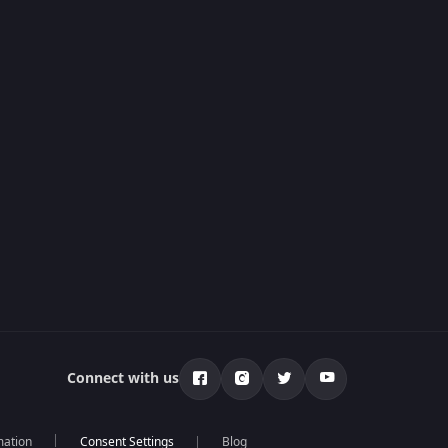
Connect with us
mation
Blog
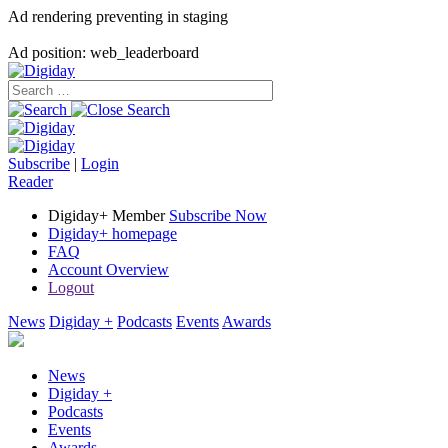
Ad rendering preventing in staging
Ad position: web_leaderboard
Subscribe
|
Login
Reader
Digiday+ Member
Subscribe Now
Digiday+ homepage
FAQ
Account Overview
Logout
News
Digiday +
Podcasts
Events
Awards
News
Digiday +
Podcasts
Events
Awards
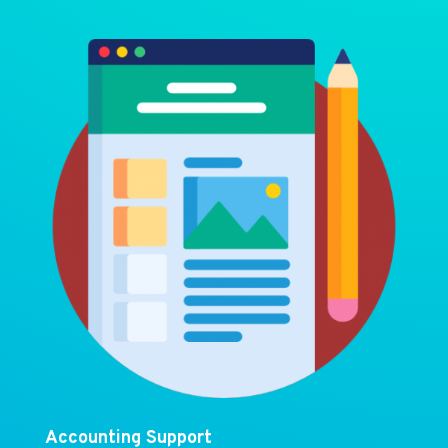
Accounting Support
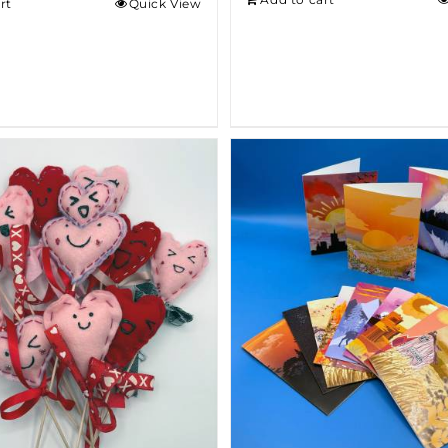
rt
Quick View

Your goal
Only the text of the entries belongs in the answer, copied exactly; the pictures stay out.

Answer box
Connect with us
mation
Blog
Ad rendering preventing in staging
Ad position: web_leaderboard
Subscribe
|
Login
Reader
Digiday+ Member
Subscribe Now
Digiday+ homepage
FAQ
Account Overview
Logout
News
Digiday +
Podcasts
Events
Awards
News
Digiday +
Podcasts
Events
Awards
Accounting Support
rt
Quick View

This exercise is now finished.